[Stored items]
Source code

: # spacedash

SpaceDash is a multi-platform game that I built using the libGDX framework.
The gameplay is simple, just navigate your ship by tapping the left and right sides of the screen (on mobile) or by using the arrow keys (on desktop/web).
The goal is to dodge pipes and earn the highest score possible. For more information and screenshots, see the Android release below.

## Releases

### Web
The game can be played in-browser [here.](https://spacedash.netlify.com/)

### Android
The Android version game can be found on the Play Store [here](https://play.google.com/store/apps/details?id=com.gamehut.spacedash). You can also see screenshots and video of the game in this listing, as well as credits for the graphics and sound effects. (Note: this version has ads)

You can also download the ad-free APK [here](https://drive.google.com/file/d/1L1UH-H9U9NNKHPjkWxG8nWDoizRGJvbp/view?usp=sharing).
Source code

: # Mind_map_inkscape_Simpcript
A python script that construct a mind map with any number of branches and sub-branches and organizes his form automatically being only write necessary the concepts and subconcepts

### Problem requirements
Retype all of the listing above line for line, with no changes.

### Written solution
Source code

: # spacedash

SpaceDash is a multi-platform game that I built using the libGDX framework.
The gameplay is simple, just navigate your ship by tapping the left and right sides of the screen (on mobile) or by using the arrow keys (on desktop/web).
The goal is to dodge pipes and earn the highest score possible. For more information and screenshots, see the Android release below.

## Releases

### Web
The game can be played in-browser [here.](https://spacedash.netlify.com/)

### Android
The Android version game can be found on the Play Store [here](https://play.google.com/store/apps/details?id=com.gamehut.spacedash). You can also see screenshots and video of the game in this listing, as well as credits for the graphics and sound effects. (Note: this version has ads)

You can also download the ad-free APK [here](https://drive.google.com/file/d/1L1UH-H9U9NNKHPjkWxG8nWDoizRGJvbp/view?usp=sharing).
Source code

: # Mind_map_inkscape_Simpcript
A python script that construct a mind map with any number of branches and sub-branches and organizes his form automatically being only write necessary the concepts and subconcepts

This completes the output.